Page:
-=-=-

I'm using Flask and the Cryptography package to receive a .csv file from the user, encrypt it, store it in the MySQL Database and then, retrieving and decrypting it.
Once I get the file uploaded from the user I do the following to encrypt it:
from cryptography.fernet import Fernet
# Read the file as bytes
# file_bytes is <class 'werkzeug.datastructures.FileStorage'>
file_bytes = file.stream.read()
# Get the main encrypter/decrypter
f = Fernet(app.config['CRYPTOGRAPHY_KEY'])
# Encrypt the bytes
# encrypted is <class 'bytes'> , This has 526156 Bytes
encrypted = f.encrypt(file_bytes)
# Convert the encrypted bytes to String
# encrypted_string it is <class 'str'>
encrypted_string = encrypted.decode()
# Store the encrypted file into the MySQL DB in a BLOB field
# flask_mysqldb is being used here.
store_file(encrypted_string)
Once this is stored in the DB I see the BLOB variable to have 65535 Bytes. I can see this using MySQL Workbench
As I retrieve the encrypted file from the DB I receive
# encrypted_bytes_database it is <class 'bytes'> , This has 65535 Bytes
encrypted_bytes_database = retrieve_file_from_db(user_id)
When I try to decrypt it using:
f.decrypt(encrypted_bytes_database)

-=-=-

Excerpted records:
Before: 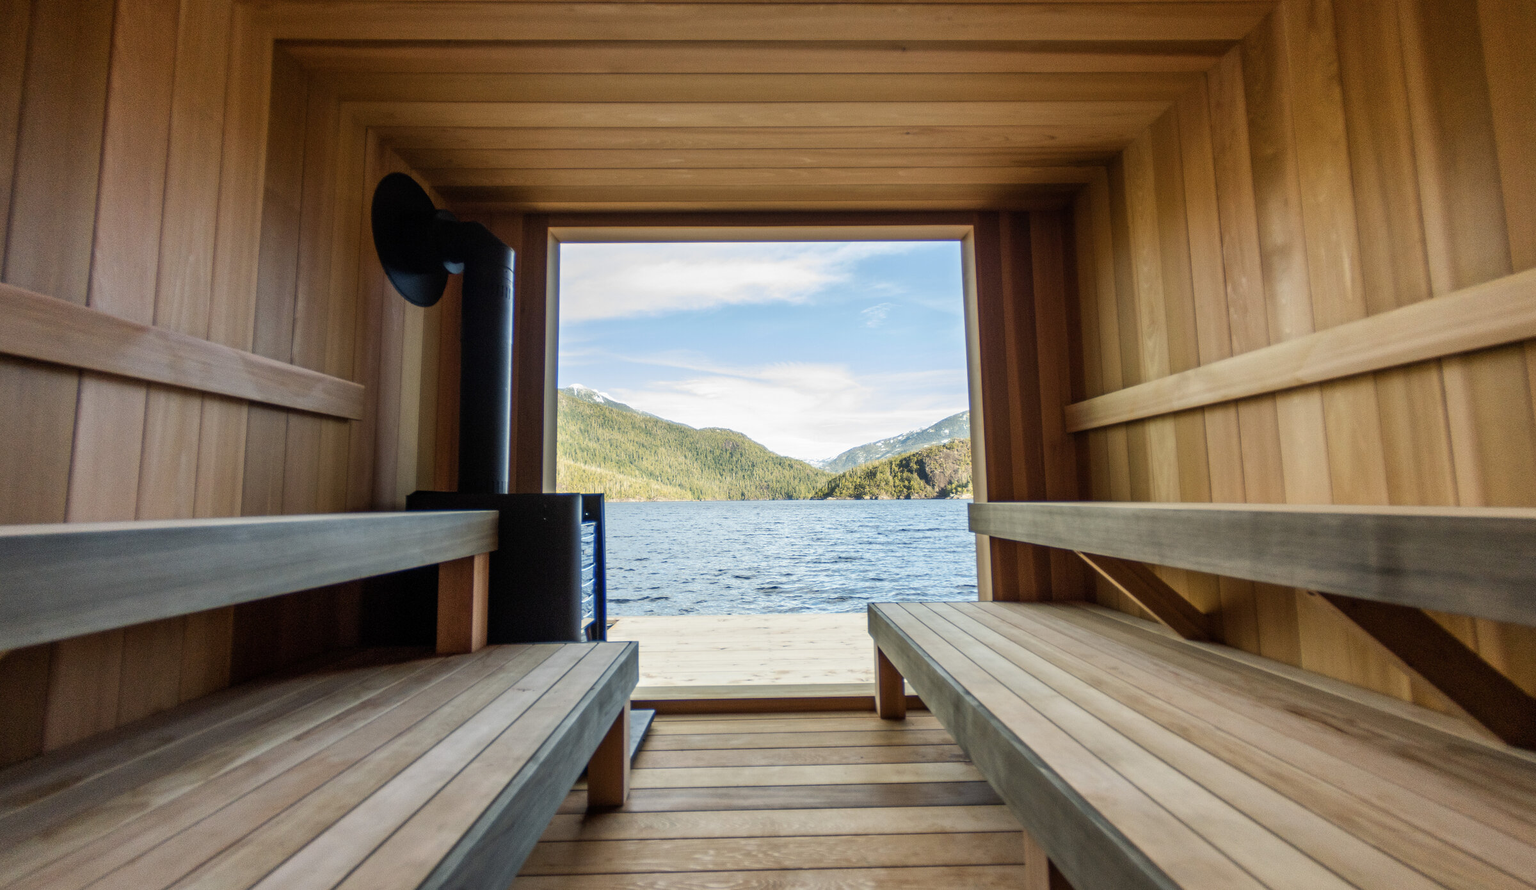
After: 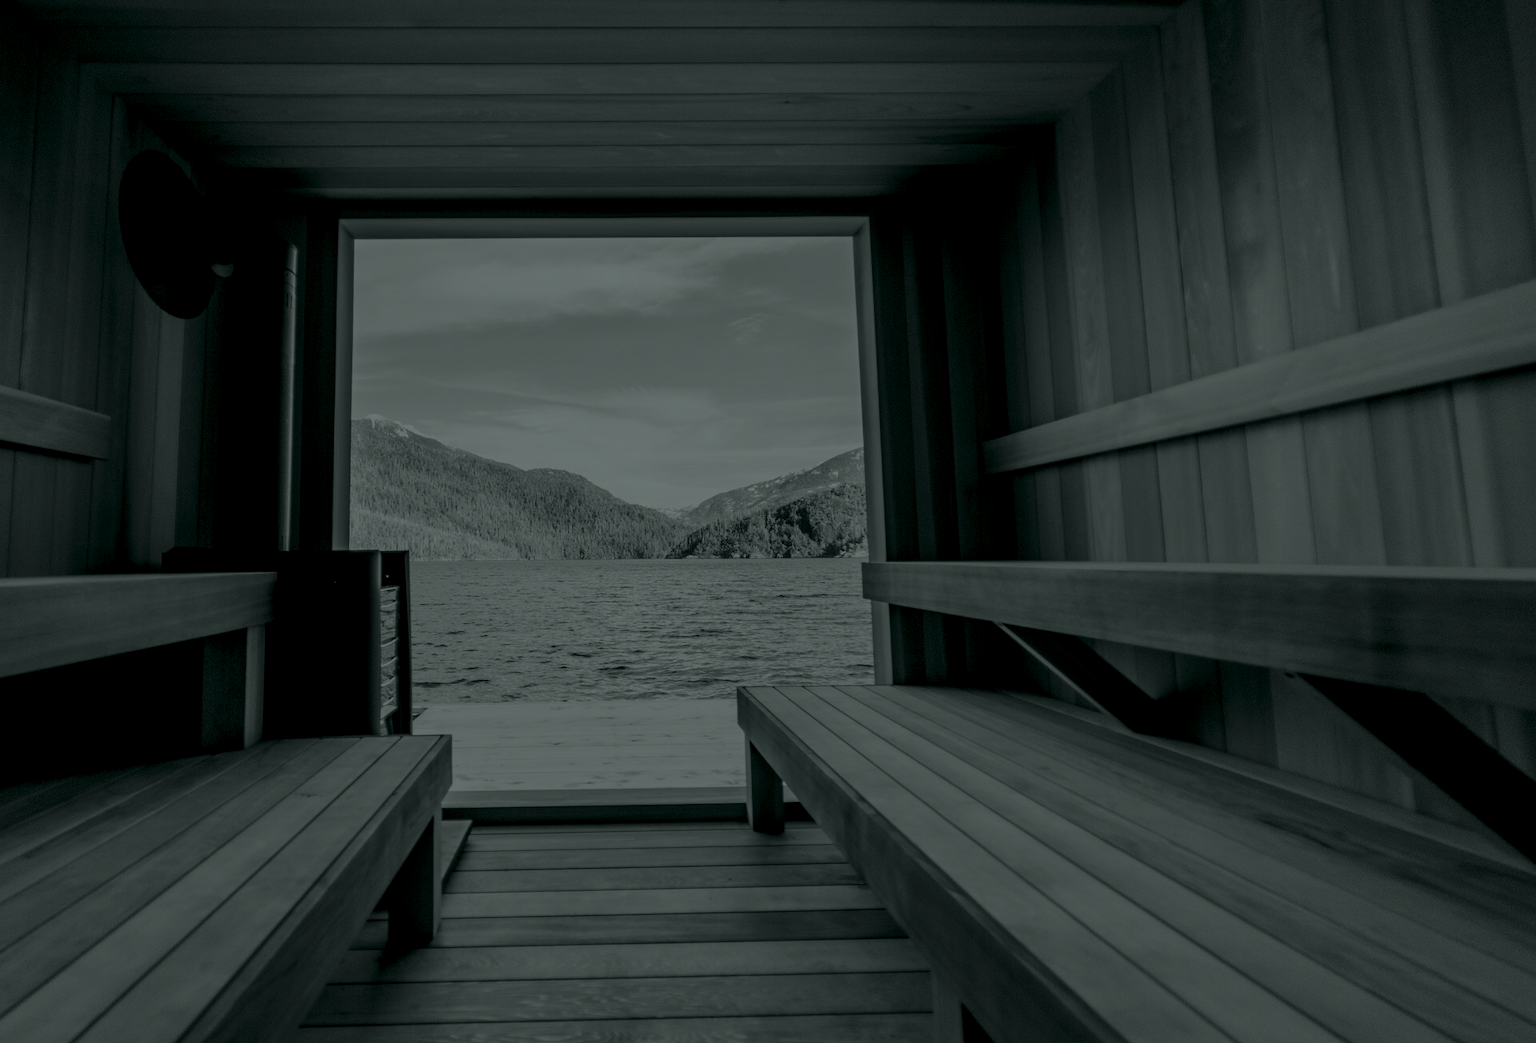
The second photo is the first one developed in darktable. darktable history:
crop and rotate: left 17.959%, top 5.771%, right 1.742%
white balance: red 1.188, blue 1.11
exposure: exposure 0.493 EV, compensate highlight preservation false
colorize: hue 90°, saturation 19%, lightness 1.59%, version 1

-=-=-

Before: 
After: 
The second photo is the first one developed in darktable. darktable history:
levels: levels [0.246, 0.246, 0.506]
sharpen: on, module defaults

-=-=-

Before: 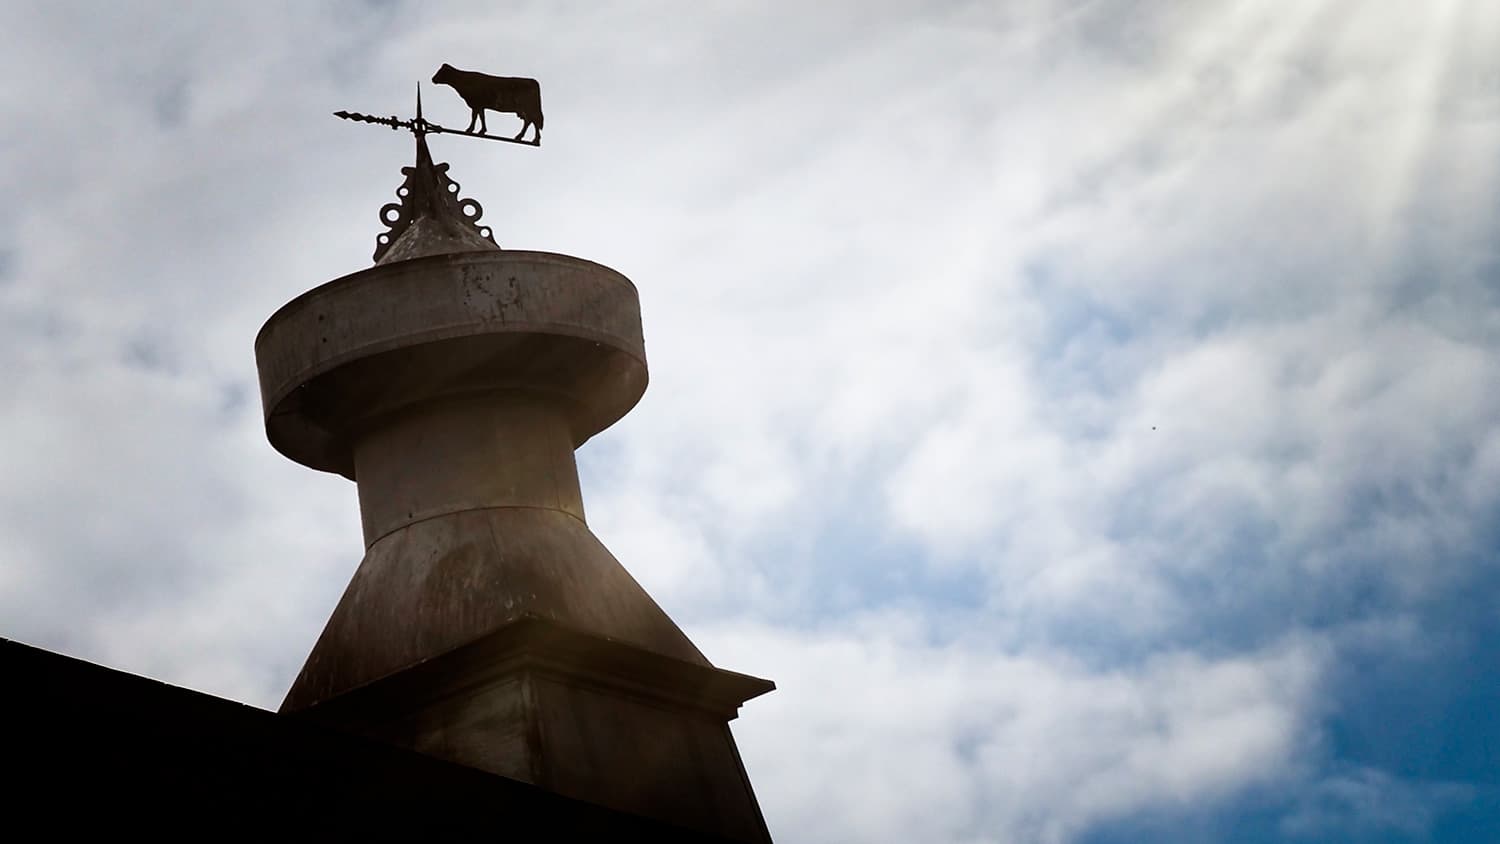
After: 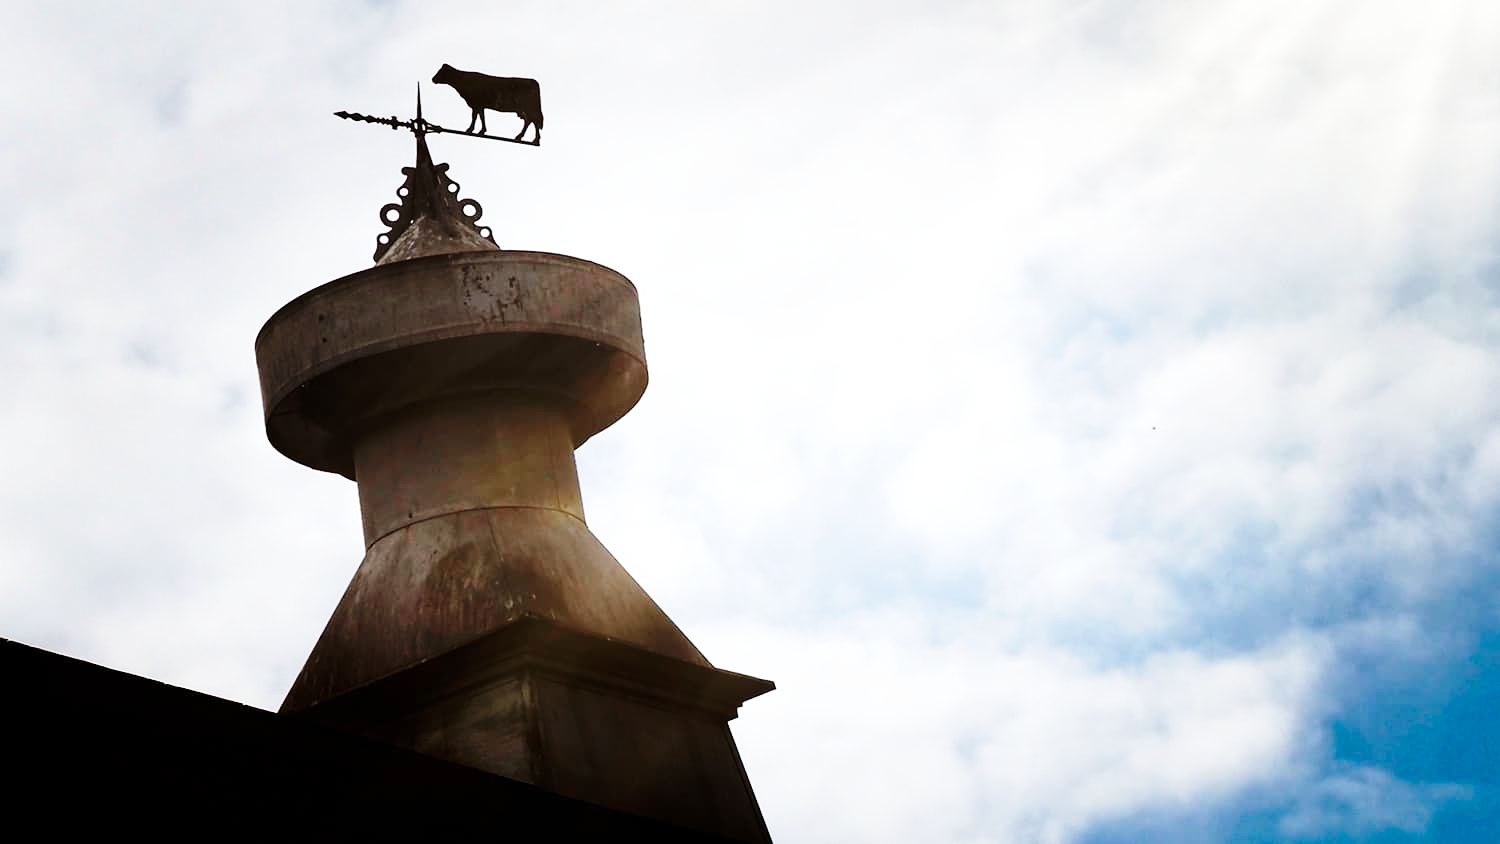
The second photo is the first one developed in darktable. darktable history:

-=-=-

Requests:
[a] Do these statements agree with the question about encrypting a .csv file with Flask? Answer yes or no for each, and quote the words from that question that settle it. (i) The encrypted bytes come to 526156 bytes before they are stored. (ii) The encrypted file goes into a TEXT field in the database. (iii) The size of the stored value is checked in MySQL Workbench.
[b] Carry on the question about encrypting a .csv file with Flask and storing it in MySQL, starting right after its last line.

Task-by-task outputs:
[a]
(i) Yes: "This has 526156 Bytes"
(ii) No: "Store the encrypted file into the MySQL DB in a BLOB field"
(iii) Yes: "I can see this using MySQL Workbench"

[b]
The following error is raised:
File "MY_ENV/lib/python3.8/site-packages/cryptography/fernet.py", line 104, in _get_unverified_token_data
raise InvalidToken
cryptography.fernet.InvalidToken
If I decrypt the encrypted
variable it works fine with no errors, but when I try to decrypt encrypted_bytes_database
I get this error. Any idea of what is going wrong here?
I just found out that the problem was in the MySQL Datatype.
BLOB: Can handle up to 65,535 bytes of data.
MEDIUMBLOB: The maximum length supported is 16,777,215 bytes.
Changing the datatype to MEDIUMBLOB in my DB makes everything work ok.
This is how I am decrypting encrypted_bytes_database
and reading this .csv file as a pandas df.
from cryptography.fernet import Fernet
import pandas as pd
import io
decrypted_db = f.decrypt(encrypted_bytes_database)
df = pd.read_csv(io.StringIO(decrypted_db.decode()))